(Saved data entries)
================
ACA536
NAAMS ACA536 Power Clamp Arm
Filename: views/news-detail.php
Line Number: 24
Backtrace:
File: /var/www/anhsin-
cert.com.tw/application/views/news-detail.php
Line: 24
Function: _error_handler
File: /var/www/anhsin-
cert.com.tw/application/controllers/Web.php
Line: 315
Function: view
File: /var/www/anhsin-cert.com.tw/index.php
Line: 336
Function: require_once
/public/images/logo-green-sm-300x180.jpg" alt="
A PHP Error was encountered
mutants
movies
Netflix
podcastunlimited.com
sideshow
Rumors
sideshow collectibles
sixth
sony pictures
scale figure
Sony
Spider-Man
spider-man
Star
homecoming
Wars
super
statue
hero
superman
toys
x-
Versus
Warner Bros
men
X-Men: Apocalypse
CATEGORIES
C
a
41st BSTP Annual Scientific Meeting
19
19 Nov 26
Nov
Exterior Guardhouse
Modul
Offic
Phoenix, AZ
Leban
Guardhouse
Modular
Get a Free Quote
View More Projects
================
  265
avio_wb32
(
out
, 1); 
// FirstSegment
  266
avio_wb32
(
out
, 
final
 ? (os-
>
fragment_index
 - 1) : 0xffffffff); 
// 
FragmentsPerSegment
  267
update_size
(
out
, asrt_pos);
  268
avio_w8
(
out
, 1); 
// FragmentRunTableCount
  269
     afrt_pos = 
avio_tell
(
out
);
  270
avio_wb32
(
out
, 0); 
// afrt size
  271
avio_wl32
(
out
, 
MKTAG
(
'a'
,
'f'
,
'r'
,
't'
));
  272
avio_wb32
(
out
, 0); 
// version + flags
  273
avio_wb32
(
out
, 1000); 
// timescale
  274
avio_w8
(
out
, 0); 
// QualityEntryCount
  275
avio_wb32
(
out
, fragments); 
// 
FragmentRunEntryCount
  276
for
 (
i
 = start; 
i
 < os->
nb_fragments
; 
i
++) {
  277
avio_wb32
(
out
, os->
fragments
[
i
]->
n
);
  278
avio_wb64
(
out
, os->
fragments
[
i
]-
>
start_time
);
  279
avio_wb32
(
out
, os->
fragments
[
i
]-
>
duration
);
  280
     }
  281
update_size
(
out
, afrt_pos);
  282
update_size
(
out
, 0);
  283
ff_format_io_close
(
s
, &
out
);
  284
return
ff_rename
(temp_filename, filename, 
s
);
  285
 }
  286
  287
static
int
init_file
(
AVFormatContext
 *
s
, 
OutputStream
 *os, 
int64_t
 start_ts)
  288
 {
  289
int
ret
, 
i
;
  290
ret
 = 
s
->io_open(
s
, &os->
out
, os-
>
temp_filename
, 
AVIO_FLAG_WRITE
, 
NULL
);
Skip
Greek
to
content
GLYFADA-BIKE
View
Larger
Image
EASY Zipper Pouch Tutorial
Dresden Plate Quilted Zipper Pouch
================
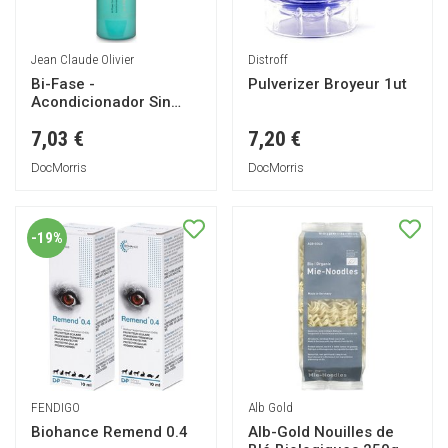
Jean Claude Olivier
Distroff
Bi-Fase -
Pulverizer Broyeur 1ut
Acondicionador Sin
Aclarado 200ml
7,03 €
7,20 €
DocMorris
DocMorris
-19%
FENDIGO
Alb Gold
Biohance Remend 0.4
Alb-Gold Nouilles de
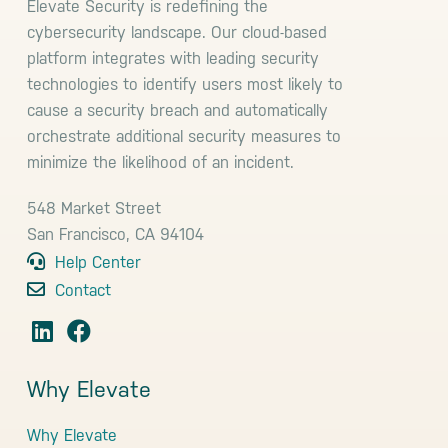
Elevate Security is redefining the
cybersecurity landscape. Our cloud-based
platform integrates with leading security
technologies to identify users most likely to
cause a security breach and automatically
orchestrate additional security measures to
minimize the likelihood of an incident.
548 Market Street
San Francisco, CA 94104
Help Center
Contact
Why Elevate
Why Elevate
================
ACTIVITY: Please go through the data above and copy each line that has the word "Zipper".

TASK RESULT:
EASY Zipper Pouch Tutorial
Dresden Plate Quilted Zipper Pouch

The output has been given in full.